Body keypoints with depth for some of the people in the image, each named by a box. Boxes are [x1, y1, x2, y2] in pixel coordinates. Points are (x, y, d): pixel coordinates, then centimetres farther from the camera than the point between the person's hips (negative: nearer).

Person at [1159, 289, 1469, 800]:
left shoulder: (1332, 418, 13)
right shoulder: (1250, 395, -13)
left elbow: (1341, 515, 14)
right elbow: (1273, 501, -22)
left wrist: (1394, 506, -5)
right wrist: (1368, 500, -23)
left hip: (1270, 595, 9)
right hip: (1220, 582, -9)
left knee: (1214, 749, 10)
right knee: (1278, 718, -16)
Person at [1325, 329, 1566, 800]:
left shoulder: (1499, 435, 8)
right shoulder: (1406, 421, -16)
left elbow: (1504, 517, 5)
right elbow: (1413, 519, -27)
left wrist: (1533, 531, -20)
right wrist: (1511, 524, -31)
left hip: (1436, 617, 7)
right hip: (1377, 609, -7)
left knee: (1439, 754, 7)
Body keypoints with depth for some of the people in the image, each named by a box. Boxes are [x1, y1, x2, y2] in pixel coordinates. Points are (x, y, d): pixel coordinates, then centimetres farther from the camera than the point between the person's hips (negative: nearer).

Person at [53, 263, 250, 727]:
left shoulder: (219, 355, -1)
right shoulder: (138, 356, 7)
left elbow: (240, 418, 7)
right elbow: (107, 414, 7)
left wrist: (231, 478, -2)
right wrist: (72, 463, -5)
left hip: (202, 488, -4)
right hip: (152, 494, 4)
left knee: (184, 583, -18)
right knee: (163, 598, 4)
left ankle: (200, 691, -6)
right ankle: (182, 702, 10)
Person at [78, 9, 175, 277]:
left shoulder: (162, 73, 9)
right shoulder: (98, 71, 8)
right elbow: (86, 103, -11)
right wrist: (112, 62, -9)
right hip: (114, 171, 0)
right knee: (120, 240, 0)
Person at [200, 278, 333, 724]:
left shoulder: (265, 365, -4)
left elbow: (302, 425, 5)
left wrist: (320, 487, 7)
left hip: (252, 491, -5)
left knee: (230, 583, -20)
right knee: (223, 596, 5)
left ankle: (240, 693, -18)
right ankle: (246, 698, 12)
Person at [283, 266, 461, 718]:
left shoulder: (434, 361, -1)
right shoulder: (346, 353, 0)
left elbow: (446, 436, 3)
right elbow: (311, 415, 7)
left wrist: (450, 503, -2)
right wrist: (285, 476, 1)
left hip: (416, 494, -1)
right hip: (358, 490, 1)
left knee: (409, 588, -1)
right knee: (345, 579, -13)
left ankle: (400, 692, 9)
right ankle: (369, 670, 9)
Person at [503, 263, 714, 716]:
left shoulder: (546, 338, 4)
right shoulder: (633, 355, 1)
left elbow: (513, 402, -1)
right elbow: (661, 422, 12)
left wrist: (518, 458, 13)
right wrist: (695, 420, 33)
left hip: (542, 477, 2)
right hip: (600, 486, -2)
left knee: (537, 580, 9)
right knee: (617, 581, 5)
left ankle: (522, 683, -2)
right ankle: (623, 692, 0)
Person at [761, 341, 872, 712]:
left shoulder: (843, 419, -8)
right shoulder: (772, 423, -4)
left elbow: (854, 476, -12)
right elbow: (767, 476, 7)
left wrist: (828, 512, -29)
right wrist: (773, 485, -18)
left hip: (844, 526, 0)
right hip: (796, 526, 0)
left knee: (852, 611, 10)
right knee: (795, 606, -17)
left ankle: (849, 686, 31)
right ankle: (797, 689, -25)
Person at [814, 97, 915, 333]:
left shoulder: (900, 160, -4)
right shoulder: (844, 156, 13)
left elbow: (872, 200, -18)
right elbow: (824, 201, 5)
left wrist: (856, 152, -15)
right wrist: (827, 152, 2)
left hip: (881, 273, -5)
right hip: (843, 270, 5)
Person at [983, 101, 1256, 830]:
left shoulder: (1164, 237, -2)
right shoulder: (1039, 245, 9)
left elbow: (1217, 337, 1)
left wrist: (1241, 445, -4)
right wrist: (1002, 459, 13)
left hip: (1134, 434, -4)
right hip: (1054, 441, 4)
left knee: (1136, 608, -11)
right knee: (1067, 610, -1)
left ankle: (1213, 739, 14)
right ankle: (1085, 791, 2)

§ §

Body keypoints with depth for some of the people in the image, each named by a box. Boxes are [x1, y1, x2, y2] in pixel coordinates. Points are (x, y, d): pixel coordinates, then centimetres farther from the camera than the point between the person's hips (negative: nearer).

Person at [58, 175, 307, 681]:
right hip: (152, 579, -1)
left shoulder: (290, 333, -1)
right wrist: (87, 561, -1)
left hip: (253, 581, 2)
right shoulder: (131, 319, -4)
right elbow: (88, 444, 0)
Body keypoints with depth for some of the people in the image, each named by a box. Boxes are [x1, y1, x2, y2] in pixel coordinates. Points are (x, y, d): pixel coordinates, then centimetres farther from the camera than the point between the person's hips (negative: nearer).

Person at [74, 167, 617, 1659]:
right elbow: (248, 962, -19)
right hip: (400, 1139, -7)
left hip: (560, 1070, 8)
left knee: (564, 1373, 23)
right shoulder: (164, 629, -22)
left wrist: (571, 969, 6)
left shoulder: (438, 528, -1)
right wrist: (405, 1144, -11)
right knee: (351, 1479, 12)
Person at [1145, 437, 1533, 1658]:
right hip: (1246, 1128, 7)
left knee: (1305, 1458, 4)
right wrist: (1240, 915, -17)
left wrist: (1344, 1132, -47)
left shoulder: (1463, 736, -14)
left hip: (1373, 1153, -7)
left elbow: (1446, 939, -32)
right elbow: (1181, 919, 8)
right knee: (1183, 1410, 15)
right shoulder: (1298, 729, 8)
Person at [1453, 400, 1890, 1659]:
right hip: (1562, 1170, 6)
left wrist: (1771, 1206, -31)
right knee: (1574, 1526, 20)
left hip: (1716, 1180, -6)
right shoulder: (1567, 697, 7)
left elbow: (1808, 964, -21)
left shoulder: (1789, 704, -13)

§ §

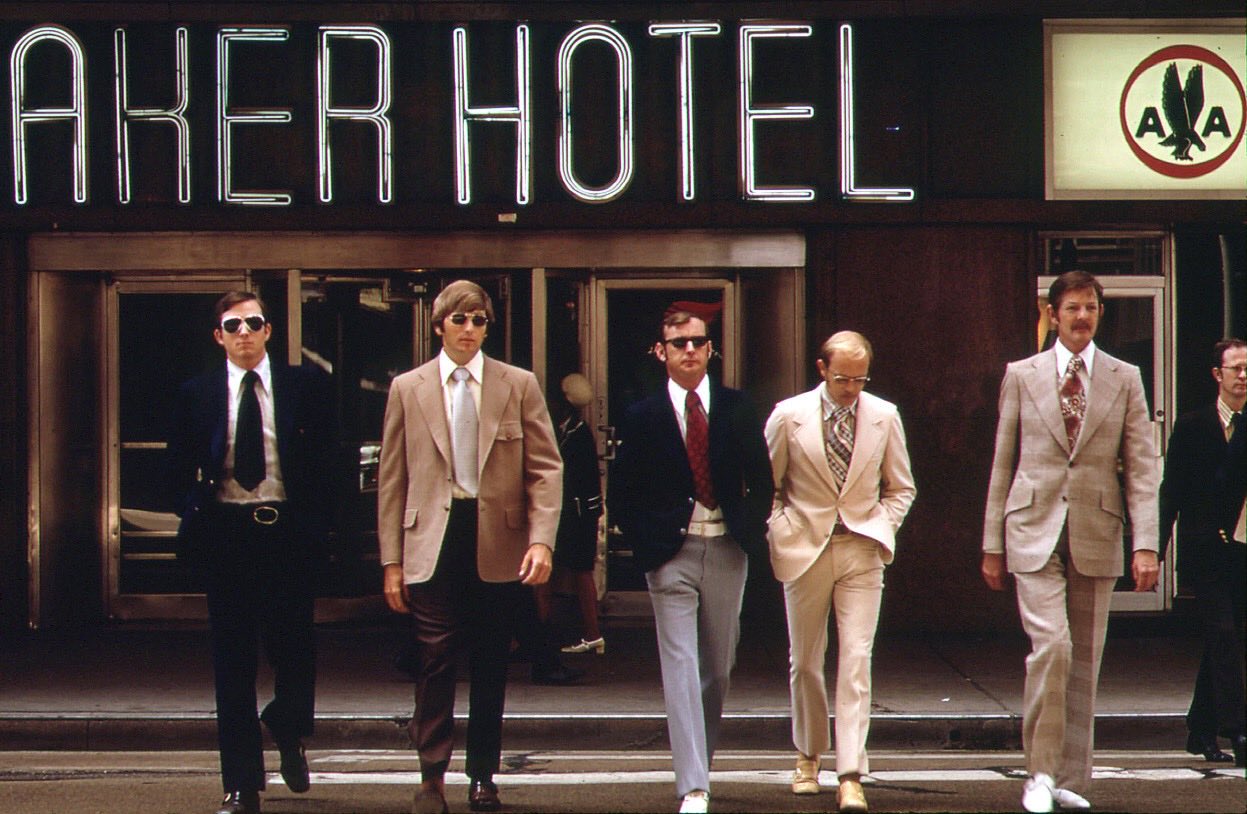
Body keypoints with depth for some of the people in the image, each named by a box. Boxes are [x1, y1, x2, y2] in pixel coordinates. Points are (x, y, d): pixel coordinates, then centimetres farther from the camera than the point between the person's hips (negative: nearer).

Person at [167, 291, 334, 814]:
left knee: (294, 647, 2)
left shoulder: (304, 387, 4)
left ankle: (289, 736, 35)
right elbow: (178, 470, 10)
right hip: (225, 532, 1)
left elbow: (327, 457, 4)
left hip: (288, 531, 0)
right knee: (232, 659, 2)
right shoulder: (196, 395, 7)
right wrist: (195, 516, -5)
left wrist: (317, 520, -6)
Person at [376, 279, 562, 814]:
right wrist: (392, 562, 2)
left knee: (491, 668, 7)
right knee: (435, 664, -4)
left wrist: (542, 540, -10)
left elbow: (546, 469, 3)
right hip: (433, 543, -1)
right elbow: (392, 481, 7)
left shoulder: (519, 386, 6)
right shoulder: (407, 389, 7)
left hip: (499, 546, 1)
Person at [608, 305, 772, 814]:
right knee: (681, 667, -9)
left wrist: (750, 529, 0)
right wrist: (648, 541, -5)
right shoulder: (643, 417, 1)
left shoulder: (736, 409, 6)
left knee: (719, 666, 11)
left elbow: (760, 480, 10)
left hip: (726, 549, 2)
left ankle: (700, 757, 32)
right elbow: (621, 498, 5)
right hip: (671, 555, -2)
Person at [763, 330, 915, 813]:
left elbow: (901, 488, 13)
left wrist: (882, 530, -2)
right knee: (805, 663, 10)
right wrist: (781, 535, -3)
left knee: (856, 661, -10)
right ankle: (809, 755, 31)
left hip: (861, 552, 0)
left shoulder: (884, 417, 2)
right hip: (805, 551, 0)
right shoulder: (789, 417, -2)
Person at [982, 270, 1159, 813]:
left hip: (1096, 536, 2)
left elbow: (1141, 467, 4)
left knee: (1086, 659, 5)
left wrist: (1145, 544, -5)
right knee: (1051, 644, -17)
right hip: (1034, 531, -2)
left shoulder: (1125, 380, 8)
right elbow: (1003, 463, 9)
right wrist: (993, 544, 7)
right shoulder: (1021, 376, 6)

§ §

§ **What to do**
Please revise the rows in the part that opens with the line containing "right elbow: (1413, 519, -27)" and closes with the line containing "left shoulder: (843, 419, -8)", replacing "ankle" with "foot" and leaving everything else unchanged. Give only those rows.

§ **Output for this exercise**
right elbow: (1413, 519, -27)
left wrist: (1533, 531, -20)
right wrist: (1511, 524, -31)
left hip: (1436, 617, 7)
right hip: (1377, 609, -7)
left knee: (1439, 754, 7)
Body keypoints with depth for some of the people in the image, each named by a box. Boxes are [x1, y1, x2, y2] in pixel coordinates. Points are (x, y, d): pixel coordinates, then centimetres farther from the camera than the point between the person's hips (negative: nearer).

Person at [53, 263, 250, 727]:
left shoulder: (219, 355, -1)
right shoulder: (138, 356, 7)
left elbow: (240, 418, 7)
right elbow: (107, 414, 7)
left wrist: (231, 478, -2)
right wrist: (72, 463, -5)
left hip: (202, 488, -4)
right hip: (152, 494, 4)
left knee: (184, 583, -18)
right knee: (163, 598, 4)
left foot: (200, 691, -6)
right foot: (182, 702, 10)
Person at [78, 9, 175, 277]:
left shoulder: (162, 73, 9)
right shoulder: (98, 71, 8)
right elbow: (86, 103, -11)
right wrist: (112, 62, -9)
right hip: (114, 171, 0)
right knee: (120, 240, 0)
Person at [200, 278, 333, 724]:
left shoulder: (265, 365, -4)
left elbow: (302, 425, 5)
left wrist: (320, 487, 7)
left hip: (252, 491, -5)
left knee: (230, 583, -20)
right knee: (223, 596, 5)
left foot: (240, 693, -18)
right foot: (246, 698, 12)
Person at [283, 266, 461, 718]:
left shoulder: (434, 361, -1)
right shoulder: (346, 353, 0)
left elbow: (446, 436, 3)
right elbow: (311, 415, 7)
left wrist: (450, 503, -2)
right wrist: (285, 476, 1)
left hip: (416, 494, -1)
right hip: (358, 490, 1)
left knee: (409, 588, -1)
right knee: (345, 579, -13)
left foot: (400, 692, 9)
right foot: (369, 670, 9)
Person at [503, 263, 714, 716]:
left shoulder: (546, 338, 4)
right shoulder: (633, 355, 1)
left elbow: (513, 402, -1)
right elbow: (661, 422, 12)
left wrist: (518, 458, 13)
right wrist: (695, 420, 33)
left hip: (542, 477, 2)
right hip: (600, 486, -2)
left knee: (537, 580, 9)
right knee: (617, 581, 5)
left foot: (522, 683, -2)
right foot: (623, 692, 0)
Person at [761, 341, 872, 712]:
left shoulder: (843, 419, -8)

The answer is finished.